Re: [Dataflow][Java] Guidance on Transform Mapping Streaming Update

Posted by Luke Cwik via dev <de...@beam.apache.org>.
I was suggesting GCP support mainly because I don't think you want to share
the 2.36 and 2.40 version of your job file publicly as someone familiar
with the layout and format may spot a meaningful difference.

Also, if it turns out that there is no meaningful difference between the
two then the internal mechanics of how the graph is modified by Dataflow is
not surfaced back to you in enough depth to debug further.



On Fri, Jul 8, 2022 at 6:12 AM Evan Galpin <eg...@apache.org> wrote:

> Thanks for your response Luke :-)
>
> Updating in 2.36.0 works as expected, but as you alluded to I'm attempting
> to update to the latest SDK; in this case there are no code changes in the
> user code, only the SDK version.  Is GCP support the only tool when it
> comes to deciphering the steps added by Dataflow?  I would love to be able
> to inspect the complete graph with those extra steps like
> "Unzipped-2/FlattenReplace" that aren't in the job file.
>
> Thanks,
> Evan
>
> On Wed, Jul 6, 2022 at 4:21 PM Luke Cwik via user <us...@beam.apache.org>
> wrote:
>
>> Does doing a pipeline update in 2.36 work or do you want to do an update
>> to get the latest version?

++++++

### To do
**1.** In the Dataflow update thread, what does Evan Galpin say is the only thing that changed in the update he is attempting?
**2.** Transcribe the Dataflow update thread, starting with "Also, if it" and going on through "to debug further.".
**3.** Go on with the Dataflow update thread from its last line.

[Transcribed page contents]

++++++

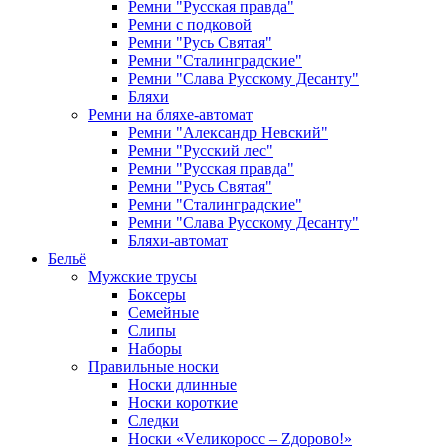
Ремни "Русская правда"
Ремни с подковой
Ремни "Русь Святая"
Ремни "Сталинградские"
Ремни "Слава Русскому Десанту"
Бляхи
Ремни на бляхе-автомат
Ремни "Александр Невский"
Ремни "Русский лес"
Ремни "Русская правда"
Ремни "Русь Святая"
Ремни "Сталинградские"
Ремни "Слава Русскому Десанту"
Бляхи-автомат
Бельё
Мужские трусы
Боксеры
Семейные
Слипы
Наборы
Правильные носки
Носки длинные
Носки короткие
Следки
Носки «Vеликоросс – Zдорово!»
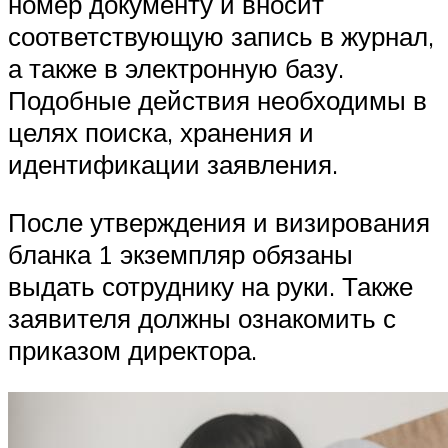
номер документу и вносит
соответствующую запись в журнал,
а также в электронную базу.
Подобные действия необходимы в
целях поиска, хранения и
идентификации заявления.
После утверждения и визирования
бланка 1 экземпляр обязаны
выдать сотруднику на руки. Также
заявителя должны ознакомить с
приказом директора.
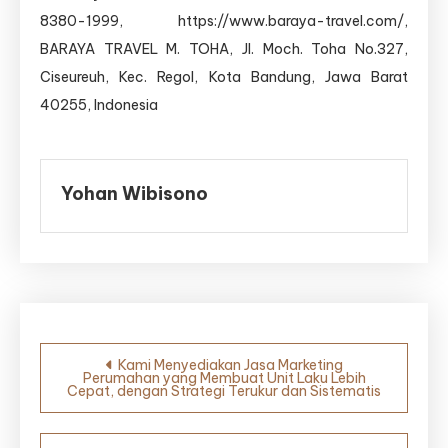
8380-1999, https://www.baraya-travel.com/,
BARAYA TRAVEL M. TOHA, Jl. Moch. Toha No.327,
Ciseureuh, Kec. Regol, Kota Bandung, Jawa Barat
40255, Indonesia
Yohan Wibisono
Navigasi
Kami Menyediakan Jasa Marketing
Perumahan yang Membuat Unit Laku Lebih
pos
Cepat, dengan Strategi Terukur dan Sistematis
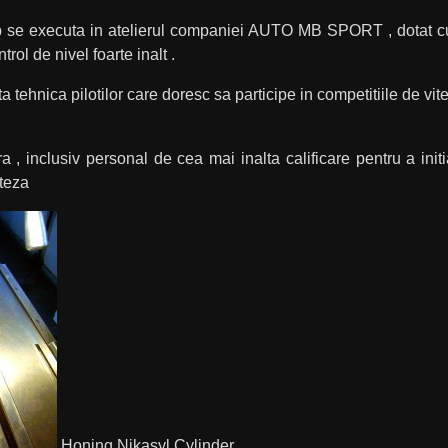
p se executa in atelierul companiei AUTO MB SPORT , dotat cu u
ol de nivel foarte inalt .
hnica pilotilor care doresc sa participe in competitiile de vite
 inclusiv personal de cea mai inalta calificare pentru a initia 
iteza
Honing Nikasyl Cylinder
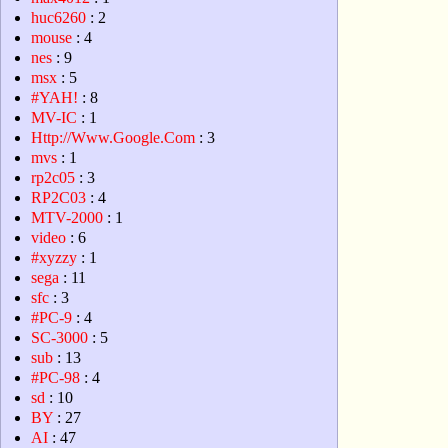
huc6260
: 2
mouse
: 4
nes
: 9
msx
: 5
#YAH!
: 8
MV-IC
: 1
Http://Www.Google.Com
: 3
mvs
: 1
rp2c05
: 3
RP2C03
: 4
MTV-2000
: 1
video
: 6
#xyzzy
: 1
sega
: 11
sfc
: 3
#PC-9
: 4
SC-3000
: 5
sub
: 13
#PC-98
: 4
sd
: 10
BY
: 27
AI
: 47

++++++

### Solved problems
**1.** Only the SDK version changed; there were no changes to the user code.

**2.**
Also, if it turns out that there is no meaningful difference between the
two then the internal mechanics of how the graph is modified by Dataflow is
not surfaced back to you in enough depth to debug further.

**3.**
>>
>> Feel free to share the job files with GCP support. It could be something
>> internal but the coders for ephemeral steps that Dataflow adds are based
>> upon existing coders within the graph.
>>
>> On Tue, Jul 5, 2022 at 8:03 AM Evan Galpin <eg...@apache.org> wrote:
>>
>>> +dev@
>>>
>>> Reviving this thread as it has hit me again on Dataflow.  I am trying to
>>> upgrade an active streaming pipeline from 2.36.0 to 2.40.0.  Originally, I
>>> received an error that the step "Flatten.pCollections" was missing from the
>>> new job graph.  I knew from the code that that wasn't true, so I dumped the
>>> job file via "--dataflowJobFile" for both the running pipeline and for the
>>> new version I'm attempting to update to.  Both job files showed identical
>>> data for the Flatten.pCollections step, which raises the question of why
>>> that would have been reported as missing.
>>>
>>> Out of curiosity I then tried mapping the step to the same name, which
>>> changed the error to:  "The Coder or type for step
>>> Flatten.pCollections/Unzipped-2/FlattenReplace has changed."  Again, the
>>> job files show identical coders for the Flatten step (though
>>> "Unzipped-2/FlattenReplace" is not present in the job file, maybe an
>>> internal Dataflow thing?), so I'm confident that the coder hasn't actually
>>> changed.
>>>
>>> I'm not sure how to proceed in updating the running pipeline, and I'd
>>> really prefer not to drain.  Any ideas?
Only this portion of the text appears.